Take the line containing "LED pære gul lys" and every line after it to the end of the material below; reproduce them exactly, without pictures.
___
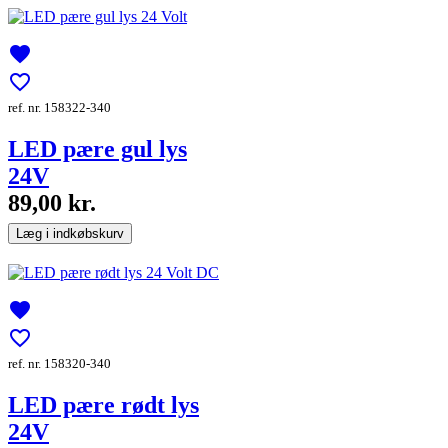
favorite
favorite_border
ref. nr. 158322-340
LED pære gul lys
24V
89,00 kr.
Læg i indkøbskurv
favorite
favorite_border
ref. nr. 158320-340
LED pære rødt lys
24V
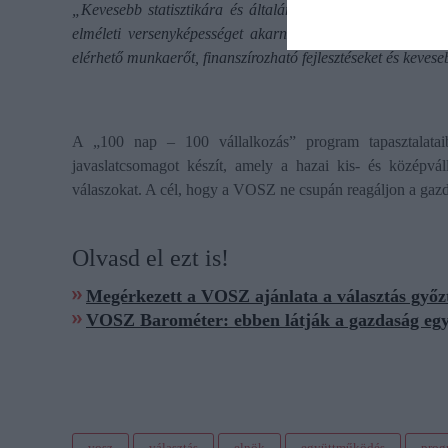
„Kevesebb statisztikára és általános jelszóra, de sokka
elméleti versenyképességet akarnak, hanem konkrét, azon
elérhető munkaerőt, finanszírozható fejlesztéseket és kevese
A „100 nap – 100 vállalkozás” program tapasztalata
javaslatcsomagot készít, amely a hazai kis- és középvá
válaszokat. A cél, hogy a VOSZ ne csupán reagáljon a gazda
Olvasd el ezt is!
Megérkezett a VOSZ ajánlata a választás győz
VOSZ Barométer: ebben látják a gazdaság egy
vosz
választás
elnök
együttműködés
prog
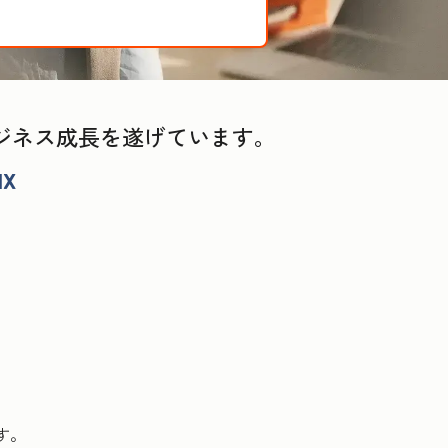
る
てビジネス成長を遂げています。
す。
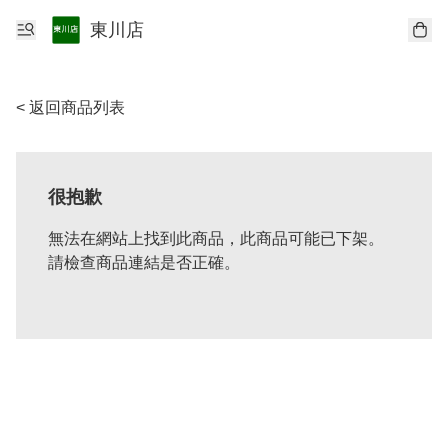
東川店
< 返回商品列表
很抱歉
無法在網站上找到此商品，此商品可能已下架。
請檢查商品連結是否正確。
___
The completed task>
LED pære gul lys
24V
89,00 kr.
Læg i indkøbskurv
favorite
favorite_border
ref. nr. 158320-340
LED pære rødt lys
24V
„Kevesebb statisztikára és általános jelszóra, de sokka
elméleti versenyképességet akarnak, hanem konkrét, azon
elérhető munkaerőt, finanszírozható fejlesztéseket és kevese
A „100 nap – 100 vállalkozás” program tapasztalata
javaslatcsomagot készít, amely a hazai kis- és középvá
válaszokat. A cél, hogy a VOSZ ne csupán reagáljon a gazda
Olvasd el ezt is!
Megérkezett a VOSZ ajánlata a választás győz
VOSZ Barométer: ebben látják a gazdaság egy
vosz
választás
elnök
együttműködés
prog
る
てビジネス成長を遂げています。
す。
東川店
< 返回商品列表
很抱歉
無法在網站上找到此商品，此商品可能已下架。
請檢查商品連結是否正確。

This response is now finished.